Here’s a great idea for fixing the Federal budget deficit: Nationalize the weather. (I’m sure you’re now kicking yourself and asking, “Why didn’t I think of that?”) The Federal government can then require that a license first be obtained by those who want to use the sun to sunbathe or the wind to fly a kite, and it can collect a tax from those engaging in activities where climatic conditions play a part.
While you may think that nationalizing the weather is just a fanciful notion, the government of Heilongjiang Province (the northeastern-most province of China) does not. In June, it issued a regulation (some reports refer to it as a draft regulation) declaring that all energy produced from wind, solar, rain or other climatic sources belongs to the State and requiring all enterprises seeking to develop energy from those sources to first obtain a government license.

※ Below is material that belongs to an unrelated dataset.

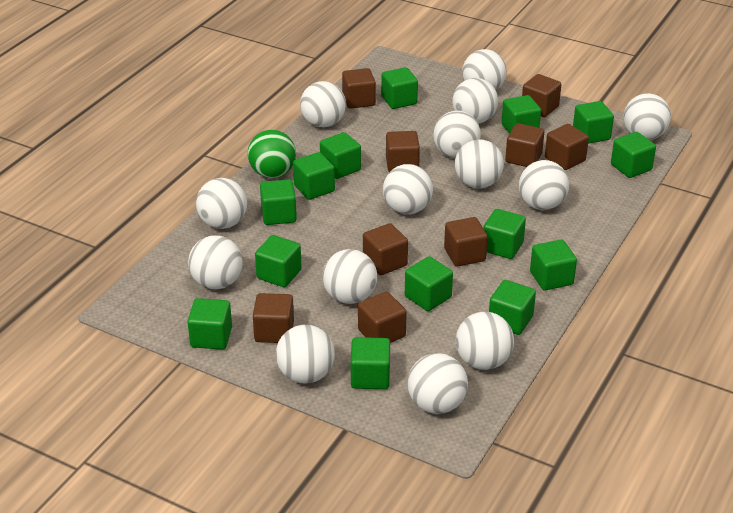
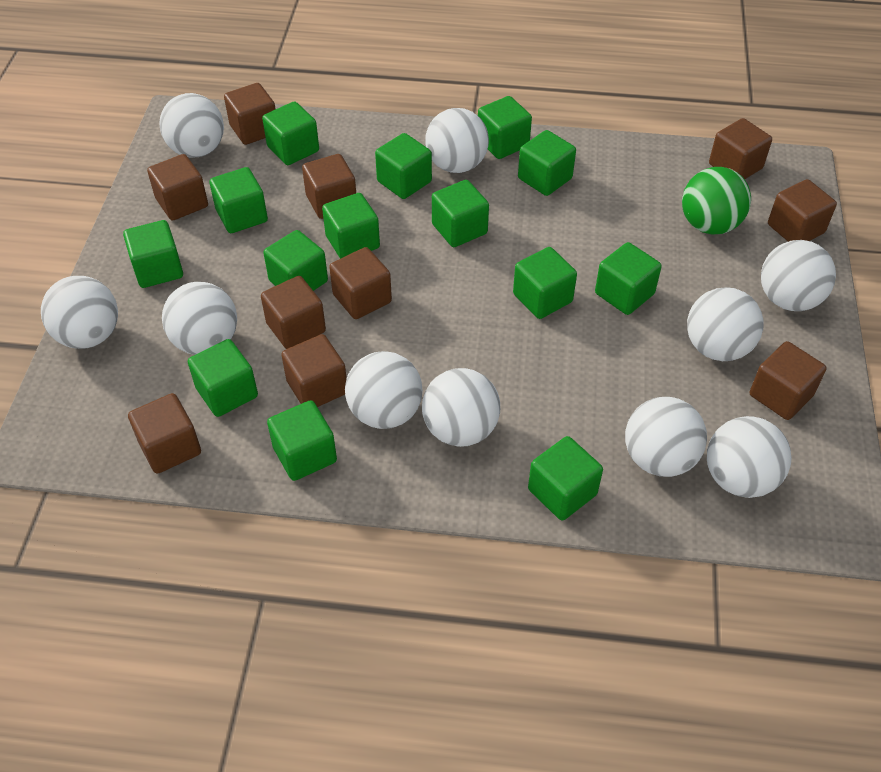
brown cube: [253,293,294,343] [342,68,376,109] [358,292,407,343] [363,223,408,275] [386,131,420,172] [444,217,488,267] [505,123,544,167] [522,74,562,117] [545,124,589,170] = 9 -> [128,393,201,474] [147,154,208,221] [224,83,275,145] [261,276,326,349] [281,334,347,407] [302,154,356,219] [329,247,392,319] [709,118,772,179] [750,341,826,420] [768,179,837,242] = 10
white ball: [188,235,243,289] [196,178,247,229] [276,325,335,384] [300,81,346,127] [323,249,377,304] [383,164,433,214] [408,353,468,414] [433,111,481,158] [452,78,498,124] [455,139,504,188] [456,312,514,370] [462,49,507,90] [519,160,569,210] [624,93,671,140] = 14 -> [41,276,118,349] [160,93,224,158] [162,282,237,355] [345,351,423,429] [422,368,500,447] [425,108,489,173] [625,397,707,477] [687,287,763,361] [707,416,791,498] [761,240,836,311] = 10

The regulation has been heavily criticized by numerous Chinese commentators and engendered derisive comments about the “nationalization of the wind and sun.” One witty writer asked, for example, if he could be fined for getting sunburned without a license from the appropriate government office.
Some commentators have tried to justify the new regulation as simply a way for the government to centralize “management of resource exploitation, to avoid repetitive construction and to make natural resource shared,” and they claim that the regulation is consistent with the Chinese Constitution, which declares that “mineral resources, waters, forests, mountains, grasslands, unreclaimed lands, beaches and other natural resources are owned by the State.” Other commentators question whether climatic phenomena, like the wind and sun, fall within the purview of the term “other natural resources.”
While we can give a light-hearted poke at the idea of nationalizing the weather, the real issue is the degree to which the government should be involved in regulating renewable energy. That is an issue over which we are struggling in this country as well.